A hilariously quirky comedy set in Idaho about an oddball teenager who waits patiently until he gets his chance to shine. Imagine a John Hughes teen comedy remade by John Waters and dropped into the town that time forgot. Newcomer Heder delivers an excruciatingly wormy performance.
|Horem pádem · Up and Down
From renowned Czech director Jan Hřebejk comes a mix of drama and black comedy, with a fair amount of social commentary stirred in. It targets racism and social injustice with a biting wit, while developing characters we gradually come to sympathize with. The movie’s multiple narratives contain several moments guaranteed to provoke “laughter through the tears.”
|A Bridge Too Far
Richard Attenborough’s massive 1977 adaptation of Cornelius Ryan’s book is an excellent retelling of actual events that occurred in WWII. Featuring a virtual battalion of stars, the film is an epic rendering of a daring but ultimately disastrous raid behind enemy lines in Holland, which provides an exhaustive look at the mechanics of warfare – including history’s largest airborne assault.
|Fila Brazilia – Dicks
Steve Cobby and Dave McSherry are down-to-earth Northern lads who put Hull on the map and Brazil in their music. Their latest release is, as always, irresistibly funky, aimed at listeners’ heads as well as their feet, with Fila’s unique sense of surreal humor throughout.
|Mos Def – The New Danger
Although lambasted by (mainly white) critics, Mos Def’s new release experiments with musical and lyrical styles, featuring as much “ghetto rock” and blues as straight up hip-hop. The eclectic result is, in part, a worthwhile foray into soul music’s social conscience, via allusions to Curtis Mayfield, Marvin Gaye, Shuggie Otis and others.

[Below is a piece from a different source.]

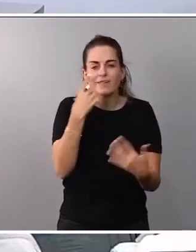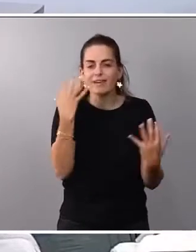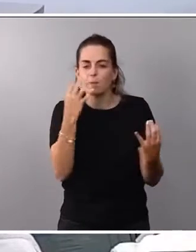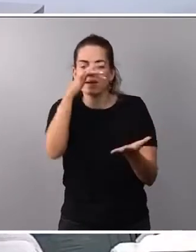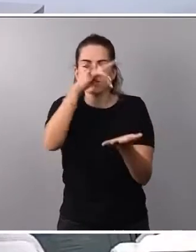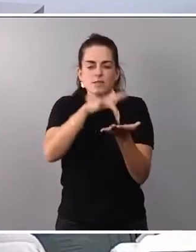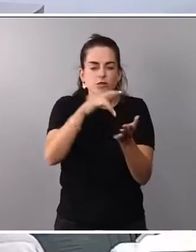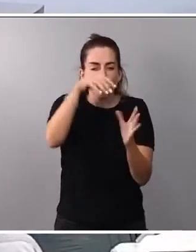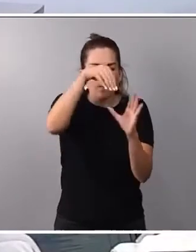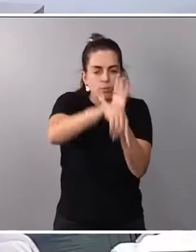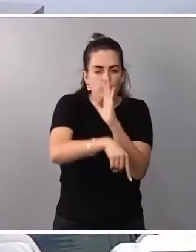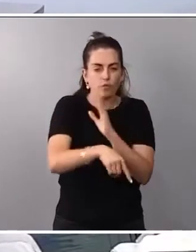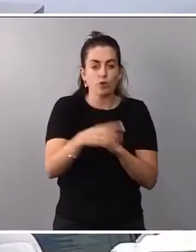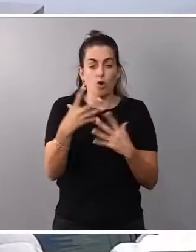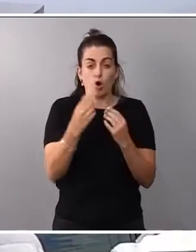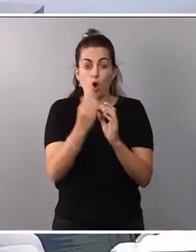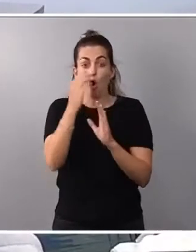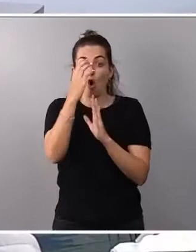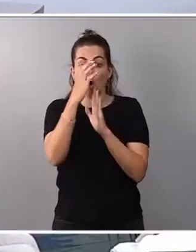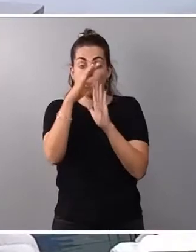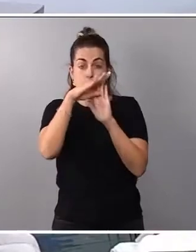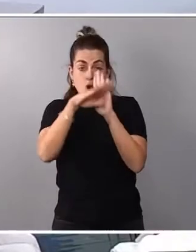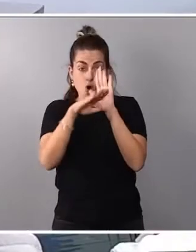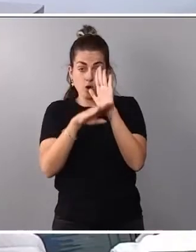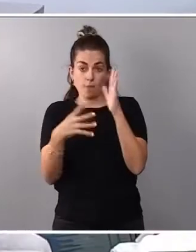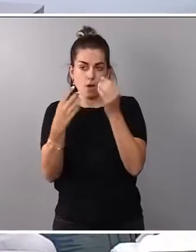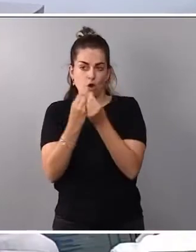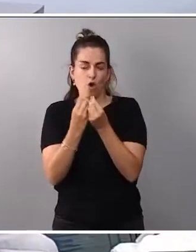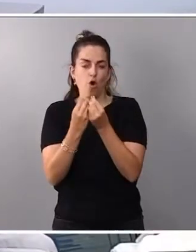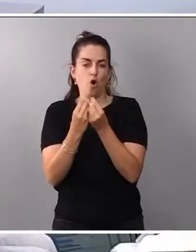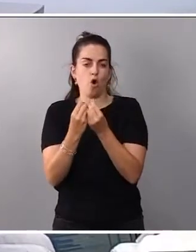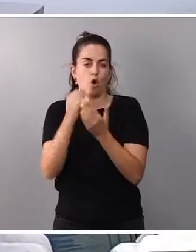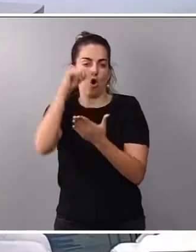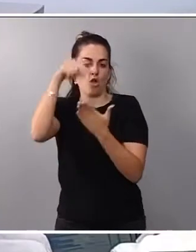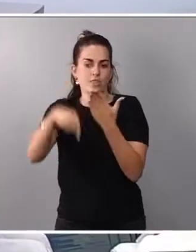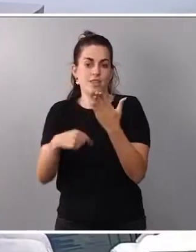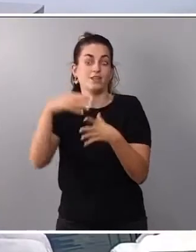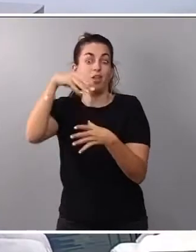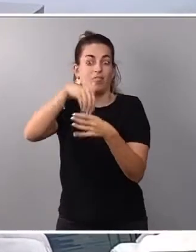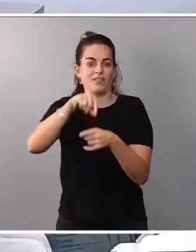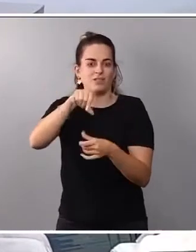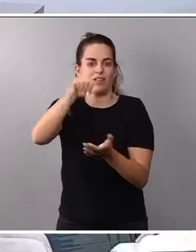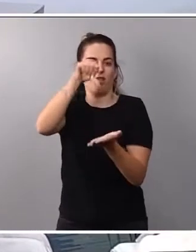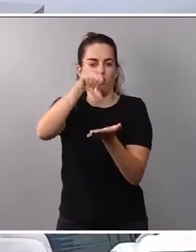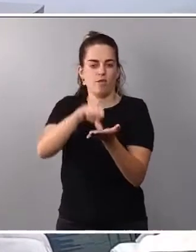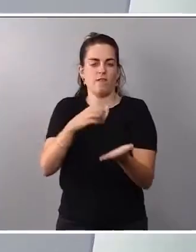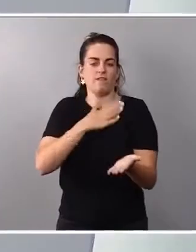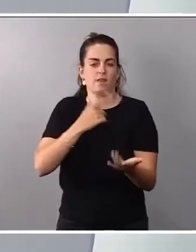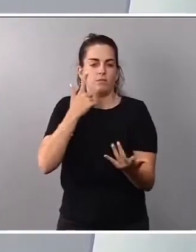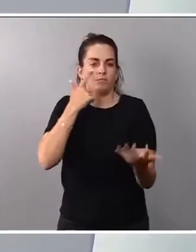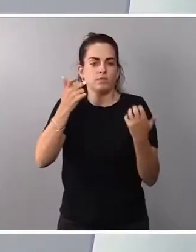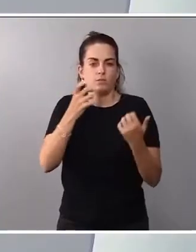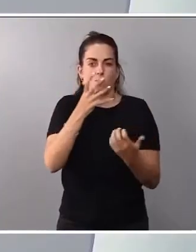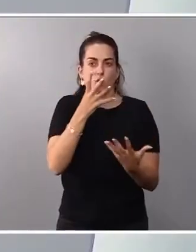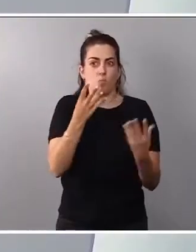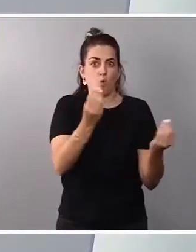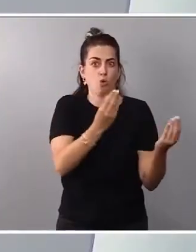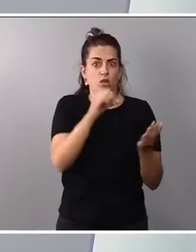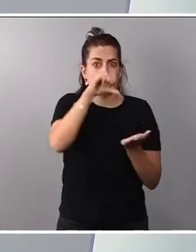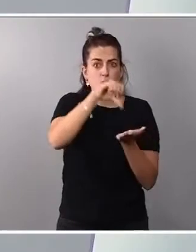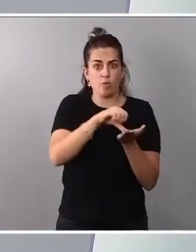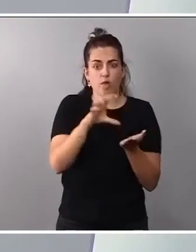programas con esas ciudades. Esto quiero ponerlo en valor porque hay muchas ciudades, es el caso de Barcelona,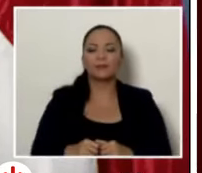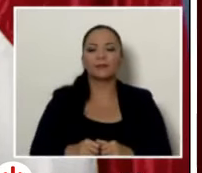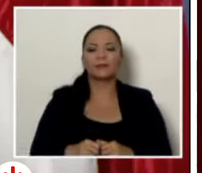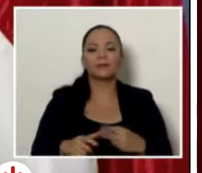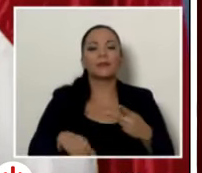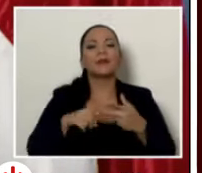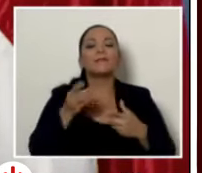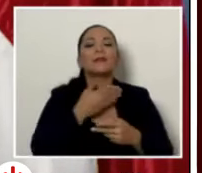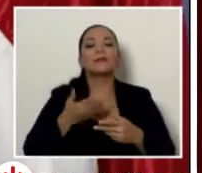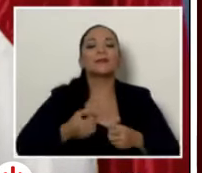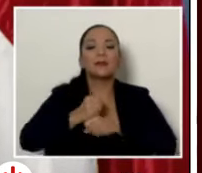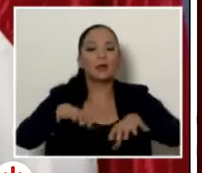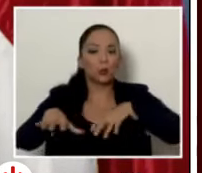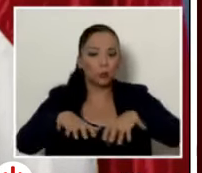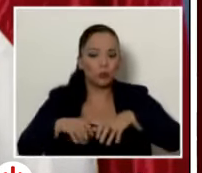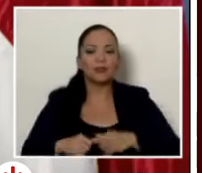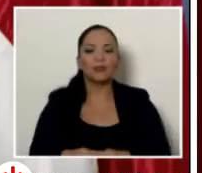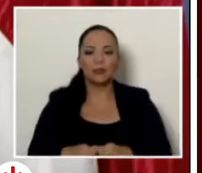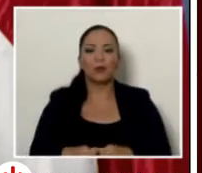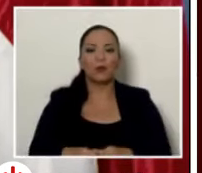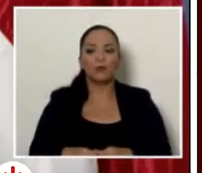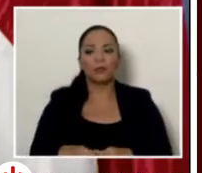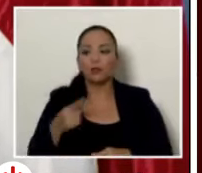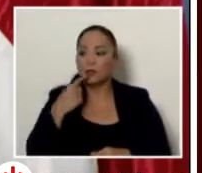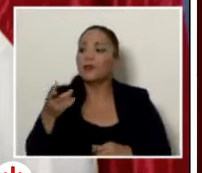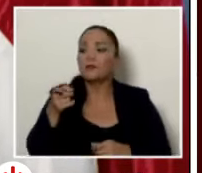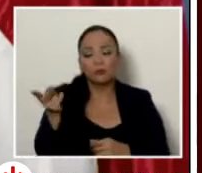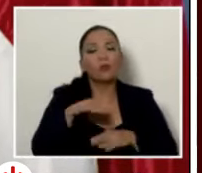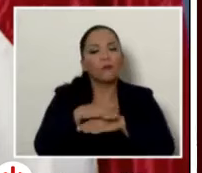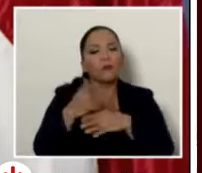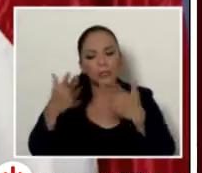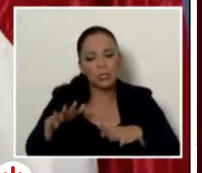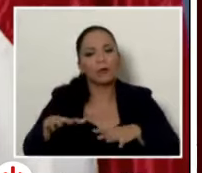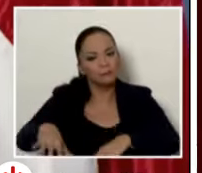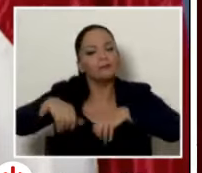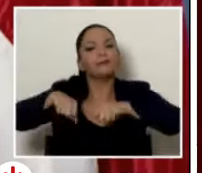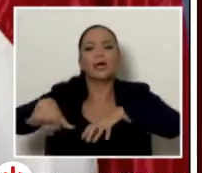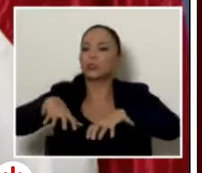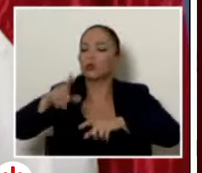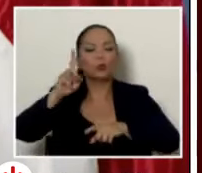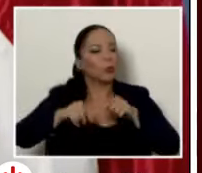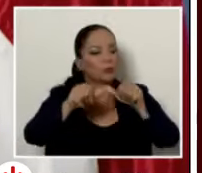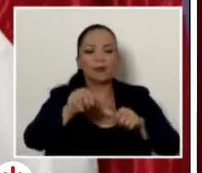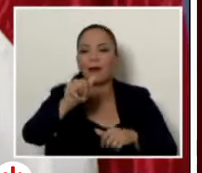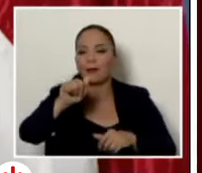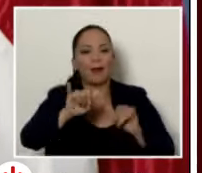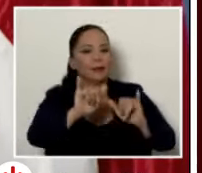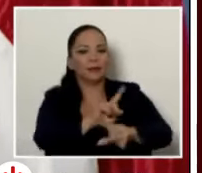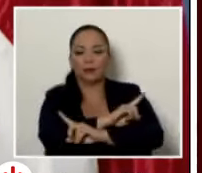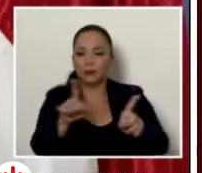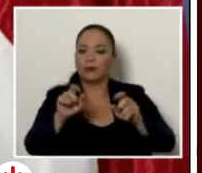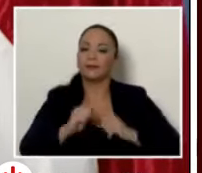ejecutivo, que ya tomara acción y que no podemos seguir en esto. Y con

|Archer Prewitt – Wilderness
When singer-songwriters are a dime a dozen and the airwaves rife with top 40 jingles, along comes Archer Prewitt with another album of lush yet tightly orchestrated pop treasures. Dave Max Crawford, Mark Greenberg, and Chris Manfrin lay down the instrumental terra firma over which Prewitt’s rhapsodic guitar and poignant vocals float, creating the perfect soundtrack for a shimmering summer afternoon.
|Hélene Grimaud – Chopin & Rachmaninov
With the somewhat unusual coupling of the second sonatas by Chopin and Rachmaninov, French pianist Hélene Grimaud continues to offer a spellbinding depth of interpretive insight and clarity of articulation. This DG release is an outstanding performance of two of the most life-affirming works in the repertoire by one of today’s most gifted younger pianists.